Основополагающее отношение. Итак, мы снова пришли к тому человеческому отношению, опосредованием которого является эротика. Этот конфликт имеет у Расина основополагающее значение, мы находим его во всех расиновских трагедиях. Речь идет вовсе не о любовном конфликте, где двое противостоят друг другу потому, что один любит, а другой не любит. Первоосновное отношение — отношение власти, любовь лишь проявляет его. Это отношение настолько обобщенное, настолько строгое, что я смело решаюсь представить его в виде двойного уравнения:
А обладает полной властью над В.
А любит В, но В не любит А.
Но надо еще раз подчеркнуть, что отношения любви покрываются отношениями власти.
Любовные отношения куда более текучи: они могут быть замаскированными (Гофолия и Иоас), проблематичными (нельзя поручиться, что Тит любит Беренику), умиротворенными (Ифигения любит своего отца) или перевернутыми (Эрифила любит своего властителя). Напротив, отношения власти устойчивы и эксплицитны. Они касаются не только одной человеческой пары на протяжении одной трагедии; они могут фрагментарно проявляться то там, то здесь; мы находим эти отношения в разнообразных формах, иногда развернутых, иногда редуцированных, но всегда опознаваемых. Например, в «Ба-язиде» отношение власти раздваивается: Мурад обладает полной властью над Роксаной, которая обладает полной властью над Баязидом; в «Беренике», напротив, двойное уравнение разъединяется: Тит обладает полной властью над Береникой (но не любит ее); Береника любит Тита (но не имеет над ним никакой власти): именно такое разложение ролей на два разных лица и не дает этой пьесе развиться в настоящую трагедию. Таким образом, второй член уравнения выступает функцией первого: театр Расина — не любовный театр; тема Расина — применение силы в условиях, как правило, любовной ситуации (но не обязательно в таких условиях: вспомним Амана и Мардохея). Всю эту ситуацию в целом Расин определяет словом насилие (violence). Театр Расина — это театр насилия.

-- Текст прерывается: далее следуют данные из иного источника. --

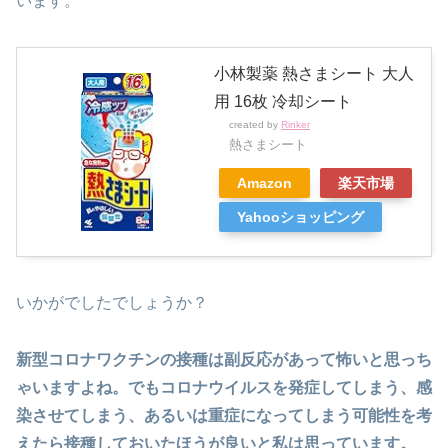
います。
小林製薬 熱さまシート 大人
用 16枚 冷却シート
created by
Rinker
熱さまシート
Amazon
楽天市場
Yahooショッピング
いかがでしたでしょうか？
新型コロナワクチンの接種は副反応があって怖いと思っち
ゃいますよね。でもコロナウイルスを発症してしまう、感
染させてしまう、あるいは重症になってしまう可能性を考
えたら接種しておいたほうが良いと私は思っています。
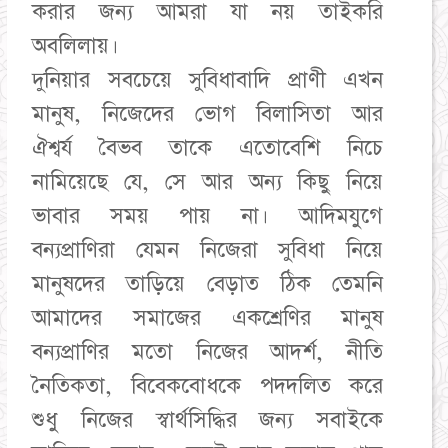
করার জন্য আমরা যা নয় তাইকরি
অবলিলায়।
দুনিয়ার সবচেয়ে সুবিধাবাদি প্রাণী এখন
মানুষ, নিজেদের ভোগ বিলাসিতা আর
ঐশ্বর্য বৈভব তাকে এতোবেশি নিচে
নামিয়েছে যে, সে আর অন্য কিছু নিয়ে
ভাবার সময় পায় না। আদিমযুগে
বন্যপ্রাণিরা যেমন নিজেরা সুবিধা নিয়ে
মানুষদের তাড়িয়ে বেড়াত ঠিক তেমনি
আমাদের সমাজের একশ্রেণির মানুষ
বন্যপ্রাণির মতো নিজের আদর্শ, নীতি
নৈতিকতা, বিবেকবোধকে পদদলিত করে
শুধু নিজের স্বার্থসিদ্ধির জন্য সবাইকে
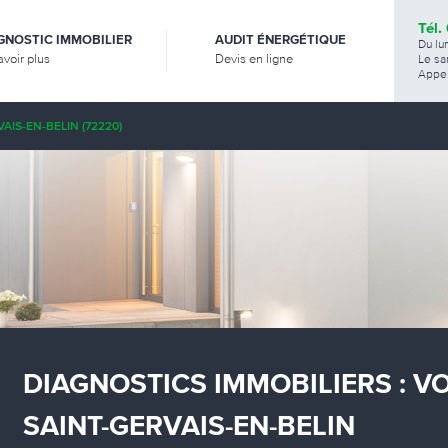
Tél.
GNOSTIC IMMOBILIER
AUDIT ÉNERGÉTIQUE
Du lu
avoir plus
Devis en ligne
Le sa
Appel
AIS-EN-BELIN (72220)
DIAGNOSTICS IMMOBILIERS : V
SAINT-GERVAIS-EN-BELIN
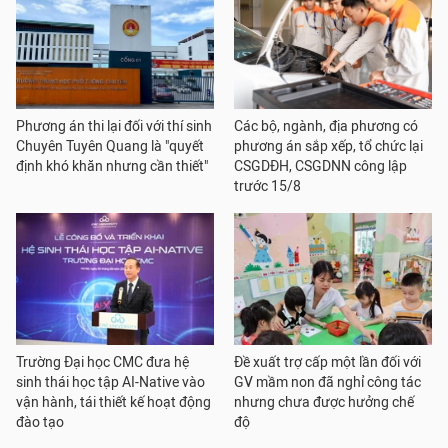
Phương án thi lại đối với thí sinh
Các bộ, ngành, địa phương có
Chuyên Tuyên Quang là "quyết
phương án sắp xếp, tổ chức lại
định khó khăn nhưng cần thiết"
CSGDĐH, CSGDNN công lập
trước 15/8
Trường Đại học CMC đưa hệ
Đề xuất trợ cấp một lần đối với
sinh thái học tập AI-Native vào
GV mầm non đã nghỉ công tác
vận hành, tái thiết kế hoạt động
nhưng chưa được hưởng chế
đào tạo
độ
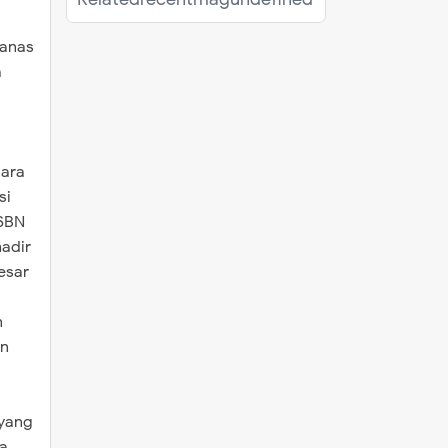
manas
a
uara
si
USBN
hadir
esar
n
an
 yang
da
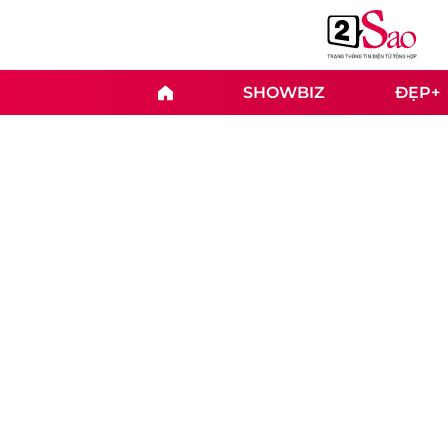
SHOWBIZ
ĐẸP+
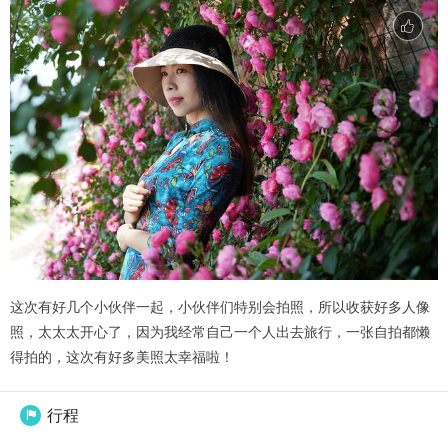
这次有好几个小伙伴一起，小伙伴们特别会拍照，所以收获好多人像
照，太太太开心了，因为我经常自己一个人出去旅行，一张自拍都懒
得拍的，这次有好多美照太幸福啦！
行程


Взаимные чувства А и В не имеют иного основания, кроме исходной ситуации, в которую А и В помещены силою некоей petitio principii *, произволом поэтического акта творения: один властвует, другой подчиняется, один — тиран, другой — пленник. Но эти отношения ничего бы не дали, если бы они не дополнялись настоящей смежностью: и А, и В заперты в одном и том же месте. В конечном счете, трагедию образует трагедийное пространство. За вычетом этого установления конфликт всегда остается совершенно не мотивированным: уже в «Фиваиде» Расин уточнил, что видимые пружины конфликта (в данном случае общая жажда власти) иллюзорны; все это — апостериорные «рационализации». Чувство к другому направлено на сущность другого, а не на атрибуты: именно своей ненавистью друг к другу расиновские партнеры утверждают друг перед другом свое бытие. Этеокл ненавидит не гордыню Поли-ника, а самого Полиника. Место (смежность или иерархия) немедленно обращается в сущность: другой отчуждает меня просто тем, что другой здесь. Для Амана мучительно видеть Мардохея неподвижно стоящим у дворцовых врат; Нерон не может вынести, чтобы его мать физически находилась на том же троне, что и он. Кстати говоря, именно это здесь-бытие партнера уже чревато убийством: упорно сводимые к состоянию невыносимой пространственной стесненности, человеческие отношения могут быть просветлены только посредством очищения; надо освободить место от того, что его занимает, надо расчистить пространство: другой — это упрямое тело, надо либо овладеть им, либо уничтожить его. Радикальность трагедийной развязки обусловлена простотой исходной проблемы: кажется, вся трагедия заключена в вульгарной фразе на двоих места нет. Трагедийный конфликт — это кризис пространства.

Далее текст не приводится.